Mourinho did, too. In fact, just before Saturday's game, he warned prophetically about how the little things add up. The little fouls on individual plays, the little decisions throughout the game, the individual games during the whole season, they all have a bigger impact than the sum of their parts. Death by a thousand incompetent referees, unchecked tactical fouls, and, let's not forget, lackadaisical play and missed chances on our own part. And suddenly a seven-point lead is reduced to five, and could be reduced to two before Chelsea play another Premier League match.

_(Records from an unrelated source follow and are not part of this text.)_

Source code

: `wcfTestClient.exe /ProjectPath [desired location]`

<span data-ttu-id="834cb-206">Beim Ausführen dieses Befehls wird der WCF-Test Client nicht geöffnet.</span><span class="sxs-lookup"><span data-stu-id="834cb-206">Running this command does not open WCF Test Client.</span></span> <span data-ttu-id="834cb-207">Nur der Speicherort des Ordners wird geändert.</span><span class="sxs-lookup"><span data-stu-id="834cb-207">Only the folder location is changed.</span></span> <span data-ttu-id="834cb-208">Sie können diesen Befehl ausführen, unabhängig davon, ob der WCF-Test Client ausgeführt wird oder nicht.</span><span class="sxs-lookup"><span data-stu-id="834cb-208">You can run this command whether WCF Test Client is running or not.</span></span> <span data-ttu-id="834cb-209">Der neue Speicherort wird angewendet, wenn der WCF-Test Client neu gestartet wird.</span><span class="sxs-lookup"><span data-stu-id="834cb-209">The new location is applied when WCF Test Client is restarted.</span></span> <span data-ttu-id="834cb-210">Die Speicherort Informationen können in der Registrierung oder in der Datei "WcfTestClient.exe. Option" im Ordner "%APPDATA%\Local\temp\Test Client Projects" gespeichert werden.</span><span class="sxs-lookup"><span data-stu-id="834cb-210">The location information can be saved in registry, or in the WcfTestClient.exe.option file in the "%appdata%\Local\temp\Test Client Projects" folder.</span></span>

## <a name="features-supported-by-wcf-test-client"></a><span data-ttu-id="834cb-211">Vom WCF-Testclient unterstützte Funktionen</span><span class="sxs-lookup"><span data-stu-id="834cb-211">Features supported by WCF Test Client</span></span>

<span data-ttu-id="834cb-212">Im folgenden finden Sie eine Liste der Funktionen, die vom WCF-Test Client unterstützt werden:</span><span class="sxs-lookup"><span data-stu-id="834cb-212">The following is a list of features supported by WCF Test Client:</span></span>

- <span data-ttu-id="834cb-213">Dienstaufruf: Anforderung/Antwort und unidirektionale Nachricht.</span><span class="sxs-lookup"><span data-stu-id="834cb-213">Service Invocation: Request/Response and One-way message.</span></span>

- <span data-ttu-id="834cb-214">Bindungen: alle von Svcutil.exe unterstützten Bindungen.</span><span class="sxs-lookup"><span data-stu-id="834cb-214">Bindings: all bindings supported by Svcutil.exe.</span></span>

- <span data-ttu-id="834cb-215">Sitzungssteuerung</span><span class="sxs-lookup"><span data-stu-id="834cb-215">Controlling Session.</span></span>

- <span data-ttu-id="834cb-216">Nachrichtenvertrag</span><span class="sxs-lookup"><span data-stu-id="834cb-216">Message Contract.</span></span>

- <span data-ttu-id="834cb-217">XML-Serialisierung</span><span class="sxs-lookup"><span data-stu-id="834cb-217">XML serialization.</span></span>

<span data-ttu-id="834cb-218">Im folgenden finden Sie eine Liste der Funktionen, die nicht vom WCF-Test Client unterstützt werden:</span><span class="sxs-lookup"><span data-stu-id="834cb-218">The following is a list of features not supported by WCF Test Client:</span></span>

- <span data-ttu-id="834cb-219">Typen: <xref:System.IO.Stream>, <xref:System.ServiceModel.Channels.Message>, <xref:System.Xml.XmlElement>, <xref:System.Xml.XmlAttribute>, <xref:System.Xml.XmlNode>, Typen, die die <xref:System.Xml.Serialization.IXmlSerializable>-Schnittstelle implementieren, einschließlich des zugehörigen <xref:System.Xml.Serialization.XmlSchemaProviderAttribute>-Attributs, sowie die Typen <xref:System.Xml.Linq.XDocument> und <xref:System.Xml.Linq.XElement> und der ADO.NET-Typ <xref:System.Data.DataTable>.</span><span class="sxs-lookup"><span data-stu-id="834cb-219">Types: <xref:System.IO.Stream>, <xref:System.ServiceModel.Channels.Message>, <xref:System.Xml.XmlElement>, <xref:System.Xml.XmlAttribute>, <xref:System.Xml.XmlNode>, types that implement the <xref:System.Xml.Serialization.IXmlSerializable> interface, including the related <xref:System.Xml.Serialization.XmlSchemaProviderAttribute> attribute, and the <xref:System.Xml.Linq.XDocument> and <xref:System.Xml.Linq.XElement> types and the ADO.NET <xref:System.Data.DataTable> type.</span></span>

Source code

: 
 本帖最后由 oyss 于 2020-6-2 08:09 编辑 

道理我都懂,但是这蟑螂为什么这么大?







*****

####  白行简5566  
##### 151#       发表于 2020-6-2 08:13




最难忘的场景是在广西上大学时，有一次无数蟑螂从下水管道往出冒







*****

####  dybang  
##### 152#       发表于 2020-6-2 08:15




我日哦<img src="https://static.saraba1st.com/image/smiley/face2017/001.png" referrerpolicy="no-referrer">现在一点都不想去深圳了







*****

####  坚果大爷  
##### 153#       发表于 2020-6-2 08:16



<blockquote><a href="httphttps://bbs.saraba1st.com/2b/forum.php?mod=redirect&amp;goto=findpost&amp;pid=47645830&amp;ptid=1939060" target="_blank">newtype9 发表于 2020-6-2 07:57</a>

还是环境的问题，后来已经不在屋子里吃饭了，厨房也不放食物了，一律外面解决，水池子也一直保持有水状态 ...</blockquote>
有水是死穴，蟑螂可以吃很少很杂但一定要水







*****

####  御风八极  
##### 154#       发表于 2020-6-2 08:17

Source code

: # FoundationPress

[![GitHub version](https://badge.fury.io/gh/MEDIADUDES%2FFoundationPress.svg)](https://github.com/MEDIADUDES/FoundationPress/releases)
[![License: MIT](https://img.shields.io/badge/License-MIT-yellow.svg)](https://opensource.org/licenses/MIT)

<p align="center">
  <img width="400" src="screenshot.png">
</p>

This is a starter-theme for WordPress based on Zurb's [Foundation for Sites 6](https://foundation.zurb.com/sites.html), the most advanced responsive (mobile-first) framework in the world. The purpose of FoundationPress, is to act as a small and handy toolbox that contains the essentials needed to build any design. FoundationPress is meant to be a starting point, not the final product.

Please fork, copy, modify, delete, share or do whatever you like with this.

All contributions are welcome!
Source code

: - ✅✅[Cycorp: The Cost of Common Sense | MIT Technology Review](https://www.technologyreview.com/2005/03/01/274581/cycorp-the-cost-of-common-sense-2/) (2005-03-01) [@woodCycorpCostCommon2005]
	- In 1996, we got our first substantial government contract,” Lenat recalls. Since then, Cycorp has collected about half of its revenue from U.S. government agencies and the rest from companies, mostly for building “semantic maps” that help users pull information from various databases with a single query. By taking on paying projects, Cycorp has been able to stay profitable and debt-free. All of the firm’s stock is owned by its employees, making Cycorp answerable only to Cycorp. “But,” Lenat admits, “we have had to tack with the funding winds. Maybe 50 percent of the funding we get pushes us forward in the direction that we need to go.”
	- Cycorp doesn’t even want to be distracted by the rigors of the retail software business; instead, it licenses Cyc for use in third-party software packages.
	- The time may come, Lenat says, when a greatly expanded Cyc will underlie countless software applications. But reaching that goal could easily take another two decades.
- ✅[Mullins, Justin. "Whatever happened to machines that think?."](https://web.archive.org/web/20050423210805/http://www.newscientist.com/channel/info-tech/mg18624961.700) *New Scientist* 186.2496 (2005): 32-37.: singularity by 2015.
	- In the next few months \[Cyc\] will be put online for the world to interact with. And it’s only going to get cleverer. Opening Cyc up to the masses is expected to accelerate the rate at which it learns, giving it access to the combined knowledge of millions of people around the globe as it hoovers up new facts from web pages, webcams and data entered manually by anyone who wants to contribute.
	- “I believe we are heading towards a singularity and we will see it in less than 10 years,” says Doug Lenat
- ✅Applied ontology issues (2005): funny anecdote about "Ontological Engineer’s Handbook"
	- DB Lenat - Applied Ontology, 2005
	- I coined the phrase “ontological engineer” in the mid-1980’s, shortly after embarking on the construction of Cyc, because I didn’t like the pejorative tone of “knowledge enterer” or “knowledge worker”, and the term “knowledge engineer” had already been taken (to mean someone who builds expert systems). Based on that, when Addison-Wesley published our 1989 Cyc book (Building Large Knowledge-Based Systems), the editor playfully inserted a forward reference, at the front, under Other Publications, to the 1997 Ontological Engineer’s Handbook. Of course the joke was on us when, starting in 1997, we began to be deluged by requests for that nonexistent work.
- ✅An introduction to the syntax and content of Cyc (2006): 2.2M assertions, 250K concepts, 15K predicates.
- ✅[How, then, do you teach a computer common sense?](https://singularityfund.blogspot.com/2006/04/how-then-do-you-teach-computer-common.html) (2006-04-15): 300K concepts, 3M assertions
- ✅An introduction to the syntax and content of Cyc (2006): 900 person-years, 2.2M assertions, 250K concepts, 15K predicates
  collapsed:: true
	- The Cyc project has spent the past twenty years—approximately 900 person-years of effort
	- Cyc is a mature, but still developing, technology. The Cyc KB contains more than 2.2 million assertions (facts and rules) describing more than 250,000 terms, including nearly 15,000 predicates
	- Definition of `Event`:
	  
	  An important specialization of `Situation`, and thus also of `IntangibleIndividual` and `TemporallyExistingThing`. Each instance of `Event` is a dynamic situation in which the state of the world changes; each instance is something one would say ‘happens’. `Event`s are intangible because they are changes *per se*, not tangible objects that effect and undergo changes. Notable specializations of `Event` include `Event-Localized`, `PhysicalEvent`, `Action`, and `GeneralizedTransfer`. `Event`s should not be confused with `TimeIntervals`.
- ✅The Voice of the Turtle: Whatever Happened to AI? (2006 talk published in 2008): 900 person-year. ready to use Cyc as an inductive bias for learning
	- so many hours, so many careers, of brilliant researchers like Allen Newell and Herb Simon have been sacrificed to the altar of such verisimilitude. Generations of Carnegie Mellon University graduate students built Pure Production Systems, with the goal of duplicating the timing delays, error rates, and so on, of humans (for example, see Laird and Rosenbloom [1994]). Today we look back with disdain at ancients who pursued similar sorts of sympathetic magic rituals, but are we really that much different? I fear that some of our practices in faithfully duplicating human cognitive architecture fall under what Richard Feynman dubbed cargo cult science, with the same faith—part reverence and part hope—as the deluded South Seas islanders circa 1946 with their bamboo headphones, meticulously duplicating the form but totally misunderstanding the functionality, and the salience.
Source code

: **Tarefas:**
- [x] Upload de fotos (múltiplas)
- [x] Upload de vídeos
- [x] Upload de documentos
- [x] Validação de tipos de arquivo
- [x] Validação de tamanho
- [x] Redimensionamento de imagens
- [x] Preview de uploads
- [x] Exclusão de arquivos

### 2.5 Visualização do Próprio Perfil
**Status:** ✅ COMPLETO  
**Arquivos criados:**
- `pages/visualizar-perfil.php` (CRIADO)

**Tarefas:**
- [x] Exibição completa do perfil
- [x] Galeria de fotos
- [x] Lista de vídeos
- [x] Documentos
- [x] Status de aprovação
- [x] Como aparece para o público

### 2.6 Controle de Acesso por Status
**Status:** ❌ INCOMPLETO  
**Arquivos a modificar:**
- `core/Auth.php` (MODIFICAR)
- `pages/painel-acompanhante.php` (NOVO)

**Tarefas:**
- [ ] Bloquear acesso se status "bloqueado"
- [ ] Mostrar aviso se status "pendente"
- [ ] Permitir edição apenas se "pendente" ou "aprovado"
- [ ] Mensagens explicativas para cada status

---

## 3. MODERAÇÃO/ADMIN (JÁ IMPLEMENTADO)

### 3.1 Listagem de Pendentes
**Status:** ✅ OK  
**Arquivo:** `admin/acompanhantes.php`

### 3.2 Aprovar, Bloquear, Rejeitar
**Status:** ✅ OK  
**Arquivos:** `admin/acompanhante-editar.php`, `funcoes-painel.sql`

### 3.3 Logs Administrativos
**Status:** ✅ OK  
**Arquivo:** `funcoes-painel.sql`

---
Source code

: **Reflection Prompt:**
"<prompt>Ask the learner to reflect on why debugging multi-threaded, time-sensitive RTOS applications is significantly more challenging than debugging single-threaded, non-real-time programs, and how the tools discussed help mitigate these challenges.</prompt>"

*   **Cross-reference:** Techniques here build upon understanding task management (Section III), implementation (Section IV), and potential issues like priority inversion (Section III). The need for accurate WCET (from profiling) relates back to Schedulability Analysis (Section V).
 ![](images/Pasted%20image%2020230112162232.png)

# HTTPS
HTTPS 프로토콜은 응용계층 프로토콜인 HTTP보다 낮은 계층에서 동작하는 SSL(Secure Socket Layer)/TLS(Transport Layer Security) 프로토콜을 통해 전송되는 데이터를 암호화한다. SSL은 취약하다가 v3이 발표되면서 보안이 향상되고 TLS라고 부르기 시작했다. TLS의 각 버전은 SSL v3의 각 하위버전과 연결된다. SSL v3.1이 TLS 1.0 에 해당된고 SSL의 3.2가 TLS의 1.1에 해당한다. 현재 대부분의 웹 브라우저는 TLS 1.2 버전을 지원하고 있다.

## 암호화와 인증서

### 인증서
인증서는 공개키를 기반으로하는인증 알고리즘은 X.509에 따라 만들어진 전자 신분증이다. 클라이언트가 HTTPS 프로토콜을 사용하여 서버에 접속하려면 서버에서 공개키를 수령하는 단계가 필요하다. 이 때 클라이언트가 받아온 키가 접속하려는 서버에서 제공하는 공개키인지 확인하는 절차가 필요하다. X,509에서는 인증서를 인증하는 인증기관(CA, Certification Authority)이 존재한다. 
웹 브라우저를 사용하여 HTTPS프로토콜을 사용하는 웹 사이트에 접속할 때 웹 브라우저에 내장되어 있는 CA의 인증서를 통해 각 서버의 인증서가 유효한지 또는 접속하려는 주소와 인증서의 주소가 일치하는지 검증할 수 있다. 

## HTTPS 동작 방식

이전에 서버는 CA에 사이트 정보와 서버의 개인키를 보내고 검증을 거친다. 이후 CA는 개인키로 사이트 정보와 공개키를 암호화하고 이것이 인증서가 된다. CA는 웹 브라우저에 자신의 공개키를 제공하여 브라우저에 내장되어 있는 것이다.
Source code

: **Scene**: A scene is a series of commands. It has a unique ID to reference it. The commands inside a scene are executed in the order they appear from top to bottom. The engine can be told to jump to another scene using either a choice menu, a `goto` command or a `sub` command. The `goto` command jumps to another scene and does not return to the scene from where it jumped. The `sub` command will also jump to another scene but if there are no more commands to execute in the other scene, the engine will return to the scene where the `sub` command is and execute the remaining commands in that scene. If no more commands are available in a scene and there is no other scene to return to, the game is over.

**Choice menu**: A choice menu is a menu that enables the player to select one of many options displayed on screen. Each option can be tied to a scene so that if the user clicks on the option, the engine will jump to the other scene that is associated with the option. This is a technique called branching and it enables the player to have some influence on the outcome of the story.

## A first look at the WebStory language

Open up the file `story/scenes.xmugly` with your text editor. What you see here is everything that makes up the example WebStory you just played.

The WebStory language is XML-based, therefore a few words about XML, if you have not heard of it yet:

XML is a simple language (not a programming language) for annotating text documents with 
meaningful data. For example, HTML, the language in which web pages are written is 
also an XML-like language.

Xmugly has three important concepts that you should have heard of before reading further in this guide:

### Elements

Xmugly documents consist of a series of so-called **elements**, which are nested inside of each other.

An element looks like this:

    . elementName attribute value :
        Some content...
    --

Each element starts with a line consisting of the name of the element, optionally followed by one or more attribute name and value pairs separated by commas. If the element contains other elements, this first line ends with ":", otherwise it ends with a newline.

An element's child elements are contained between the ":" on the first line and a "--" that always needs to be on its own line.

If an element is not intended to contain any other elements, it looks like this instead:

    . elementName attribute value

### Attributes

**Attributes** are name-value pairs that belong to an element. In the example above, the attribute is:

Whenever football presents a maddening result, we look to be angry at someone. Martin Atkinson, formerly accused of favoring Chelsea by various sets of fans, turned in a performance of utmost incompetence. To call it bias would be to overlook the magnitude of his many missed or incorrect calls. Asking any one human to be perfect at an impossible job -- especially on one whose linesman isn't helping with calls like the Diego Costa push -- is futile, but it takes special skill to get so many potentially game-changing calls wrong. If he gets just one of the four main decisions (30, 33, 43, 69) right, it's quite likely that Chelsea run out comfortable winners. Even if Atkinson receives the only form of repercussion available to referees for a shocking poor performance and gets put on assignment to the lower leagues, the fact remains that for Chelsea, it's two points dropped and a seven-point lead reduced to just five points.
Meanwhile, Nemanja Matić, formerly Chelsea's center on unflappable magnificence, snapped in a jaw-dropping show of frustration (fortunately his leg didn't snap in half). His retaliatory push on Ashley Barnes was the only obvious incident to which the referee managed to not turn a blind eye, dishing out a red card that could have repercussions in the title race well beyond just this game should it be deemed worthy a three-match ban. That it was Matić who finally snapped after several sneaky, reckless, or studs-first kicks from Burnley's center forward aimed on various Chelsea players is a stark reminder that when pushed too far, even the best of us have a limit. We found the Spiderbeast's tonight, though when it comes down to it, if he keeps it together, it's quite likely that Chelsea run out comfortable winners. Instead, it's two points dropped and a seven-point lead reduced to just five points.
Chelsea now have just three wins in their last eight, including four 1-1 draws. We scored more than one goal only twice since the 5-0 demolishing of Swansea City, and one of those games was the 4-2 travesty against Bradford City. Perhaps the Diego Costa suspension* has thrown the team off. Perhaps the squad changes in January have affected some intagible dressing room chemistry. Perhaps fatigue or injuries are catching up. Perhaps it's just normal variance, and our play isn't getting the results it would usually. Perhaps it's a combination of factors. It's the little things. It's similar little things that had seen us gain and lose an eight-point lead in the fall, and now have seen our seven-point lead reduced to just five points.
* By the way, where are my Ashley Barnes Crimes headlines?! I know it's not alliterative like Costa Crimes, but it does spell ABC.
"I prefer to say that this game had four crucial moments - minutes 30, 33, 43 and 69 - this is the story of the game. It's difficult for me to not say the truth. I'm making it easy for you because you can go home, look at those moments and you will know what I think about the game."
"Minute 69 has a big relation to minute 30. Normally the player , if I can call him a player, who was involved in minute 69, and was also involved in minute 30, should be in the shower by minute 31. So there would be no minute 69 if the person in charge dealt with minute 30 in a proper way."
"If this story, that started a couple of months ago, finished today, and we had 12 matches to play with an advantage of five points I would tell you we would be champions. But I don't know if the story ends here or if there is more waiting for us."
"I'm happy that I'm not stupid and I understood everything a couple of months ago."
-Jose Mourinho; source: Chelsea FC
These two dropped points hurt. All dropped points hurt, but these two hurt more than most. Fans are incensed, players are incensed, the manager's incensed, even the media's incensed. Or at least parts of. What really matters now is the reaction. We had a five-point lead at the start of the month. We're now back to a five-point lead. The only we have to make sure is that we don't let Atkinson, Matić, Barnes, or any of the other little cuts don't turn into a bleeding wound, and the title will still be comfortably ours.